"Wild Target" takes aim at various styles and genres and misses the mark every time.
Ostensibly, it's intended to be a comedy — a remake of a 1993 French farce, to be specific. But it's tonally off from the first moments and never recovers, never finds a comfortable, natural groove. Director Jonathan Lynn, whose hit-and-miss filmography includes "My Cousin Vinny," "Clue" and "Nuns on the Run," strains at screwball laughs, with zany, over-the-top musical cues. The dark humor always falls flat, the romance is completely implausible and the heartwarming, life-affirming ending is glaringly out of place.
Worst of all, "Wild Target" is never funny. Not. One. Time.
It's also a waste of a solid cast, led by Bill Nighy and Emily Blunt and featuring Eileen Atkins and Rupert Everett. Another Rupert — Grint, of the "Harry Potter" movies — is all grown up here but has no real purpose; he's just along for the would-be madcap ride.
Nighy stars as Victor Maynard, a fastidious British assassin who lives alone, carrying on the family business of killing at the urging of his demanding mother (Atkins). His latest target is Rose (Blunt), a bohemian con artist who has crossed a crime boss and art collector (Everett) by trying to sell him a fake Rembrandt. But once Victor starts following her and watching the effortless way she steals from and deceives everyone she meets, he's smitten and finds he can't do the job. And who could blame him? Soon after they meet, she squats to pee in a parking garage because she's nervous that's someone's out to get her. That's the idea of edgy humor in "Wild Target."
Instead, Victor and Rose end up on the run together with Grint's slacker character, Tony, in tow because ... well, because he crosses paths with them and accidentally shoots a guy, and Victor needs an apprentice because the script calls for one. Only Tony and Rose don't realize they're hiding out with an assassin; they think Victor is an undercover detective.
And so the bodies pile up as they scurry about London; once they head out to Victor's home in the country, they forge an awkward and constantly changing threesome. Sometimes in Lucinda Coxon's script, it's suggested that Victor might be gay and attracted to Tony.
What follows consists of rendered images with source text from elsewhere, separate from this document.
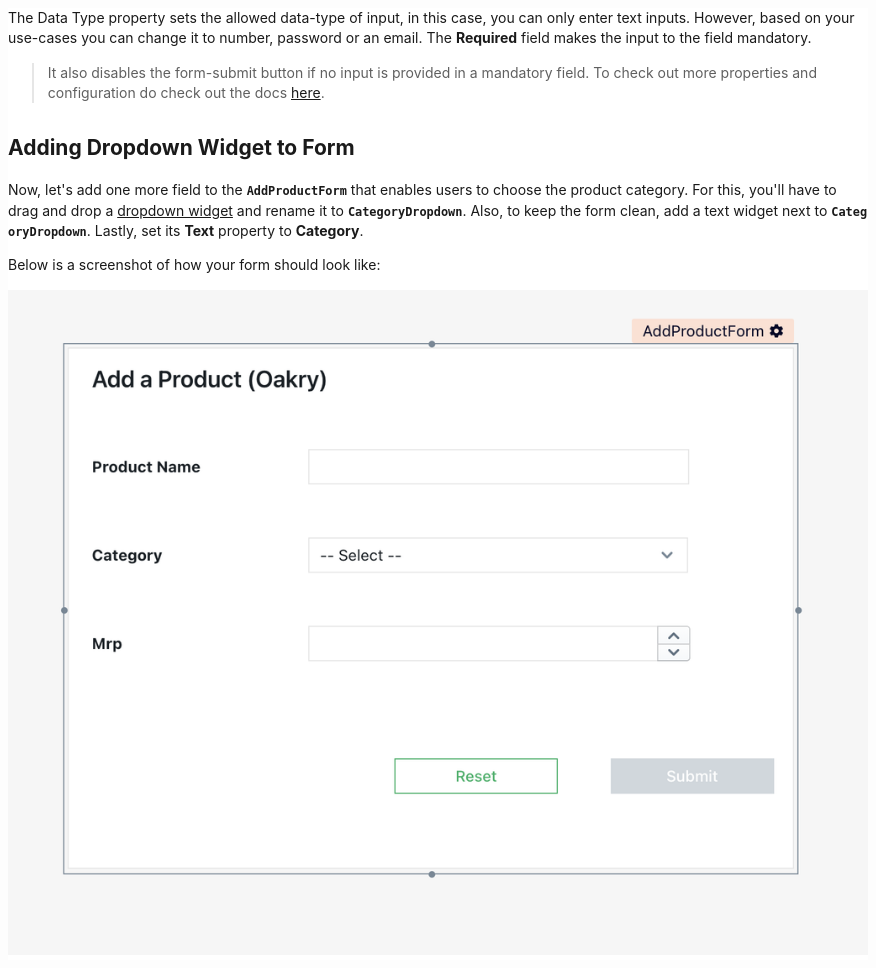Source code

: The Data Type property sets the allowed data-type of input, in this case, you can only enter text inputs. However, based on your use-cases you can change it to number, password or an email. The **Required** field makes the input to the field mandatory.

> It also disables the form-submit button if no input is provided in a mandatory field. To check out more properties and configuration do check out the docs [here](https://docs.appsmith.com/widget-reference/input#properties).

## Adding Dropdown Widget to Form

Now, let's add one more field to the **`AddProductForm`** that enables users to choose the product category. For this, you'll have to drag and drop a [dropdown widget](https://docs.appsmith.com/widget-reference/dropdown) and rename it to **`CategoryDropdown`**. Also, to keep the form clean, add a text widget next to **`CategoryDropdown`**. Lastly, set its **Text** property to **Category**.

Below is a screenshot of how your form should look like:

![](../../.gitbook/assets/image%20%287%29.png)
Just as quickly and jarringly, Rose falls for Victor, and eventually the two are professing their love for each other at gunpoint, in French.
That these two fine actors nonetheless have zero chemistry with each other is just part of the problem; their relationship is also a flimsy plot contrivance. After only a couple of days together, Rose not only has insights into Victor's personality flaws ("You really don't know anything about yourself, do you?"), she also cares enough to share them.
And the makeshift birthday celebration Rose and Tony throw for Victor does nothing to convince us of their group bond. Still, there they are, knocking back champagne, doing the limbo and dancing around in silly hats in a painfully awkward montage of forced happiness.
Blunt gets to wear a super-cute, retro party dress for the occasion, though. Actually, her whole wardrobe is stylish, which only calls to mind her sharp work in "The Devil Wears Prada" and makes it glaringly obvious that she, and all the actors involved, have had better opportunities to nail their targets.